Why it matters: The hearing begins the formal public-review period required by state law before the board adopts a final budget; district leaders used the presentation to flag operating pressures (rising benefits costs), near-term capital needs and transportation challenges that could affect spending priorities.

Board members and staff described the district’s major capital projects and bus procurement timeline. The presenter said the district has 17 buses on order, five of which have been awaiting delivery for nearly two years and face a more-than-200-day backorder; those deliveries should raise the district’s fleet-renewal funding when completed. Ongoing capital projects cited included a new softball competition field (final inspection expected next week) and stadium turf/track work nearing completion. A multi‑phase classroom wing addition at the high school began this summer and is expected to finish around December 2026, the presenter said.

State Representative Danny Garrett addressed the meeting and described recent changes in state education funding. "We radically changed the funding formula that's gonna give additional money to all systems based on their student needs," Garrett told the board, describing an effort to allocate an additional pot of money tied to measures such as poverty, English-language learners and special-education needs. Trussville City Schools, Garrett said, will receive an additional $560,000 for programs and roughly $350,000–$360,000 earmarked for special-needs funding as a result of the change.

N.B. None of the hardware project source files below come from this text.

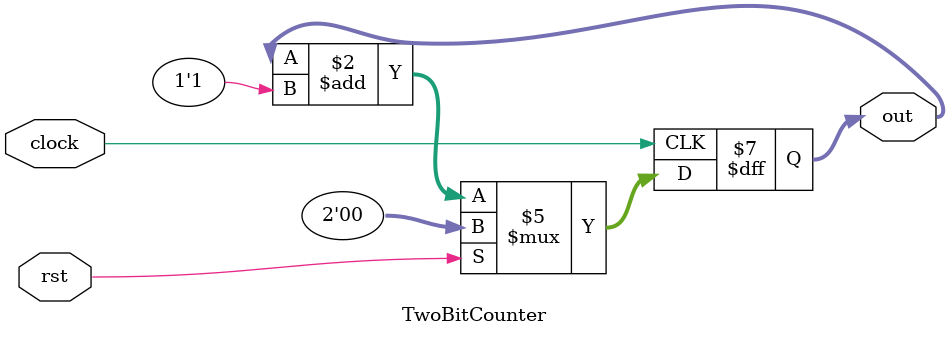
<source format=v>
`timescale 1ns / 1ps

module TwoBitCounter (input clock, input rst, output reg [1:0] out = 0);

always @(posedge(clock)) begin
if (rst) out <= 0; // reset
else out <= out + 1'b1; // count
end 

endmodule

</source>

The presenter also reviewed special-education funding and district cost-sharing: the district spends just under $5,000,000 from state sources for special education, about $1,700,000 from local funds and just under $1,000,000 from federal funds. The presenter noted that federal funding typically covers roughly 12%–13% of special-education costs while the district bears the remainder.

Debt and capital planning were discussed in detail. The presenter listed four bond issues on the school side totaling approximately $32.9 million and additional city debt that is connected to school projects; when combined with city-held debt tied to school projects, the presenter said about $72 million in debt is attributable to the Board of Education. The presenter also said the district will present a draft five‑year capital plan at the September meeting and that several smaller projects are planned using time‑sensitive state capital-outlay and technology allocations.

After the budget presentation, the board voted on routine business. By unanimous voice vote the board adopted the meeting agenda, approved the consent agenda (which included facility-use agreements, field-trip requests and construction change orders), and approved the personnel report (which included hires, transfers, resignations and other personnel actions). The meeting included multiple recognitions of staff and students earlier in the agenda, and the board set a second public hearing on the budget for the next scheduled meeting.

Votes at a glance: - Adoption of meeting agenda — approved by voice vote (ayes recorded). - Consent agenda (74 items) — approved by voice vote. - Personnel report — approved by voice vote. - Motion to adjourn — approved by voice vote.

The board will hold its second required budget public hearing at the next regular meeting; the budget may be adjusted before final adoption.